→ **Task objective**:
Please quote the lines from the records below, beginning at the line that contains "## add some more text" and stopping after the line that contains "2. **Data Analytics", with both of those lines included. Leave the pictures out of your answer.

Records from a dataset
%%

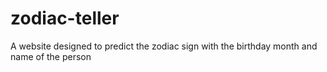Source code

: # zodiac-teller
A website designed to predict the zodiac sign with the birthday month and name of the person
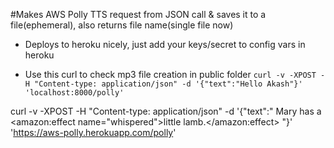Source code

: #Makes AWS Polly TTS request from JSON call & saves it to a file(ephemeral), also returns file name(single file now)

- Deploys to heroku nicely, just add your keys/secret to config vars in heroku

- Use this curl to check mp3 file creation in public folder
  `curl -v -XPOST -H "Content-type: application/json" -d '{"text":"Hello Akash"}' 'localhost:8000/polly'`

curl -v -XPOST -H "Content-type: application/json" -d '{"text":"<speak> Mary has a <amazon:effect name=\"whispered\">little lamb.</amazon:effect> </speak>"}' 'https://aws-polly.herokuapp.com/polly'
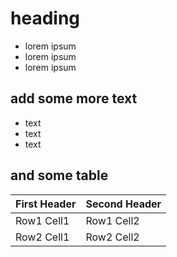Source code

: # heading

- lorem ipsum 
- lorem ipsum
- lorem ipsum

## add some more text

- text
- text
- text

## and some table

First Header  | Second Header 
------------- | ------------- 
Row1 Cell1    | Row1 Cell2    
Row2 Cell1    | Row2 Cell2    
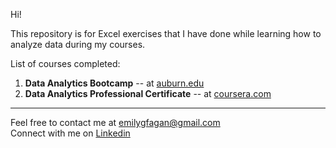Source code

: Hi!   

This repository is for Excel exercises that I have done while learning how to analyze data during my courses.   

List of courses completed:
1. **Data Analytics Bootcamp** -- at [auburn.edu](https://auburn.edu2.com/product/5953/full-data-analytics-bootcamp)   
2. **Data Analytics Professional Certificate** -- at [coursera.com](https://www.coursera.org/professional-certificates/google-data-analytics?skipBrowseRedirect=true)   

----------------------------------------------------------------------
Feel free to contact me at emilygfagan@gmail.com   
Connect with me on [Linkedin](https://www.linkedin.com/in/emilygfagan/)
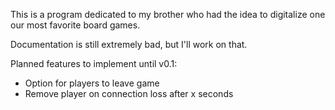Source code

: This is a program dedicated to my brother who had the idea to digitalize one our most favorite board games.

Documentation is still extremely bad, but I'll work on that.

Planned features to implement until v0.1:

- Option for players to leave game
- Remove player on connection loss after x seconds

%%

→ **Response to the task**:
## add some more text

- text
- text
- text

## and some table

First Header  | Second Header 
------------- | ------------- 
Row1 Cell1    | Row1 Cell2    
Row2 Cell1    | Row2 Cell2    
Source code

: Hi!   

This repository is for Excel exercises that I have done while learning how to analyze data during my courses.   

List of courses completed:
1. **Data Analytics Bootcamp** -- at [auburn.edu](https://auburn.edu2.com/product/5953/full-data-analytics-bootcamp)   
2. **Data Analytics Professional Certificate** -- at [coursera.com](https://www.coursera.org/professional-certificates/google-data-analytics?skipBrowseRedirect=true)   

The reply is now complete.